A maldita instrumentalização da informação

Cada vez que eu passo os olhos pela "timeline" do meu facebook, cada vez que eu me envolvo em um debate sobre seja lá que tema, salvo em raras companhias, cada vez que eu leio um Estadão, uma Folha de São Paulo, um Diário do Amazonas; cada vez que eu leio alguma revista como Época, Veja ou Istoé; enfim, cada vez que eu me deparo com qualquer veículo de opinião, seja para as massas seja para um público restrito, não tem jeito, eu fico triste.

Não, não sou um reacionário conservador controlador  daqueles a quem a simples menção da expressão "liberdade de imprensa" é como um murro na boca do estômago depois de ter ido a três feijoadas seguidas seguidas de um churrasco e um rodízio de pizza ou um par de cornos em plena lua-de-mel. Onde é a lua-de-mel, não importa.

O que me entristece, me chateia, é a mesma coisa que talvez tenha chateado e feito caírem mais cedo os cabelos de Sócrates há milênios. E não, também não é um problema com os que estão ao nosso redor. Sei lá, talvez até seja. Mas quando todos estão doentes, a doença se torna o padrão de saúde, e os sadios é que passam a ser considerados como portadores de algum mal sinistro.

O que me entristece, finalmente indo ao ponto, é que hoje em dia ninguém mais quer saber da verdade. Hoje em dia as pessoas só querem saber de opinião. De preferência, a delas, mesmas. Cada vez mais, com essa cultura do relativismo, deixa-se de lado aquele ideal da busca da verdade absoluta e libertadora, e passa-se a um raciocínio conformista e tendencioso de cultivar meias verdades, verdades incompletas, opiniões, suposições e, finalmente, mentiras.

Cada círculo ideológico da sociedade procura dominar os meios de comunicação para fazer valer o seu modo de pensar. Evangélicos lotam a televisão com um sem número de canais de pregação. Setores políticos e empresariais compram e ditam o que será dito pelas principais revistas e jornais do nosso país. Famílias donas de grandes emissores como a Globo doutrinam maliciosamente o povo com o seu próprio modo de ver as coisas, impondo suavemente seu modo de ver o mundo às massas incautas que se ajuntam aos milhões em frente àquelas caixas metálicas do inferno no horário nobre. Muitas, iludidas, sonhando em um dia serem nobres, também.

Os mais malandros dentre os homens sempre souberam da importância crucial da informação e dos seus meios de produção, e procuraram sempre o monopólio desse sistema. O monopólio, não do pensamento, porque efetivamente isto (ainda) é impossível, mas do modo de pensar. Exemplos do mundo antigo não faltam, mas prefiro citar um caso da Idade Média, porque todos o conhecem bem. Falo do monopólio da informação exercido pela Igreja Católica Romana.

Muito embora não tenha sido essa coisa horrorosa que muita gente acredita (influenciadas por outro monopólio da informação, posterior), efetivamente a Esposa de Cristo foi uma madona muito controladora enquanto esteve a frente do mundo ocidental. Há de se ressaltar que a Igreja era, quase sempre, a única interessada na conservação e aprimoramento do próprio conhecimento, com ordens inteiras de padres e monges dedicados a copiar e escrever livros das mais diversas áreas, enquanto os reis estavam ocupados demais guerreando e pensando em esposas para seus herdeiros; há ainda de ser ressaltado que a Igreja fundou o sistema universitário. Basta olhar no mapa da Europa e buscar pelas primeiras universidades para ver que todas elas nascem do seio da Igreja, muitas existindo até hoje, como a se Salamanca, na Espanha.

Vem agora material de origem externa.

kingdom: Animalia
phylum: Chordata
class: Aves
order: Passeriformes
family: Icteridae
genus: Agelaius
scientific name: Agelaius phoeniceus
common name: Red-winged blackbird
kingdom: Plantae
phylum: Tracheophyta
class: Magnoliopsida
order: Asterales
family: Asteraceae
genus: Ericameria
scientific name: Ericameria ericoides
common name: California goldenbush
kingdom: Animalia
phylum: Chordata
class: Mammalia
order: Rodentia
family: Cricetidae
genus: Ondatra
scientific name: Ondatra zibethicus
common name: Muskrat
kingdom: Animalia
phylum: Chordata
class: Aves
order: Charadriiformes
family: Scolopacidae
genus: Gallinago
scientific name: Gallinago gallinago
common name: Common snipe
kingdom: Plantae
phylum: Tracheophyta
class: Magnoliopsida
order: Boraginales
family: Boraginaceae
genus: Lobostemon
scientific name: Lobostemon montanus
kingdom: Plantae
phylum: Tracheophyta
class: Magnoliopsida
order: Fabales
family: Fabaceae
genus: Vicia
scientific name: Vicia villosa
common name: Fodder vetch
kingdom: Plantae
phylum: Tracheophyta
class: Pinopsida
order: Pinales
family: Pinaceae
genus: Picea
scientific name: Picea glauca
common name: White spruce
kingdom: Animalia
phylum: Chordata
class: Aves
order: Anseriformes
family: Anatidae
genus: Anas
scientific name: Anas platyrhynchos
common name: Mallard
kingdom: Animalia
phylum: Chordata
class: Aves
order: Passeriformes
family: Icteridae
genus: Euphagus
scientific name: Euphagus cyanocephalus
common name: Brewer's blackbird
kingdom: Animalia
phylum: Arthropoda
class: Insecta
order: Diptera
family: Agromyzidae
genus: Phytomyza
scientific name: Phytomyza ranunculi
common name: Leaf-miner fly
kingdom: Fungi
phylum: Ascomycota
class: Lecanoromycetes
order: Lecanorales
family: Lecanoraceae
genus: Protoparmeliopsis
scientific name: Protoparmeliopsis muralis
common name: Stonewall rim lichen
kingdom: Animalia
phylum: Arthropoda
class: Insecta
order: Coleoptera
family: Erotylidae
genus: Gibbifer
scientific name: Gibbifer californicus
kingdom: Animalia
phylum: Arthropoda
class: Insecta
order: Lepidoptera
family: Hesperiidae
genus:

Ainda assim, foi um monopólio em algumas épocas severo, notadamente na Inquisição e nos conflitos de ideias com o Iluminismo que surgia rápido entre nossos pensadores, rápido demais, segundo julgo. A Igreja, por mais de mil e quinhentos anos afeita a uma única e inquestionável verdade, teve muita dificuldade em aceitar outras opiniões, que iam de encontro justamente a alguns de seus postulados mais basilares. Até hoje, como leigo, posso testemunhar a dificuldade da Igreja em discutir alguns temas, muito embora ela já tenha melhorado bastante nesse aspecto.

Hoje, basicamente, os conflitos de ideias podem ser resumidos entre a religião e a ciência. Claro que isto é uma afirmação superficialíssima, talvez mais fina do que uma membrana citoplasmática (por sinal tão fina que é semipermeável), mas preciso me servir dela para efeitos didádicos, agora. Só falei isto para introduzir meu outro exemplo, que é o exemplo dos Iluministas da Revolução Francesa. Uma das coisas que mais me revolta com relação à França é a sua revolução. Não apenas por ser um monarquista, mas especialmente pelas grandes mentiras que ali foram veiculadas como se fossem as maiores verdades do mundo.

Todos sabemos que a revolução, apesar da ampla participação do povo, na verdade foi arquitetada pela burguesia iluminista, que ansiava tomar o poder que estava nas mãos do clero e da nobreza. Pois muito bem, para chegar a esse intento, valeu-se a classe comerciante da maravilhosa invenção de Gutemberg, a saber: a imprensa. Muitos jornais surgiram naquela época, de cunho revolucionário, e divulgando todo tipo de mentiras sobre o clero e a nobreza. O modo como a Igreja Católica lidou com o caso de Galileu e Copérnico, por exemplo, foi sordidamente distorcido pelos jornais e autores do período iluminista, afoitos em lançar o povo contra a Igreja. também a nobreza foi duramente difamada com todo tipo de história mentirosa.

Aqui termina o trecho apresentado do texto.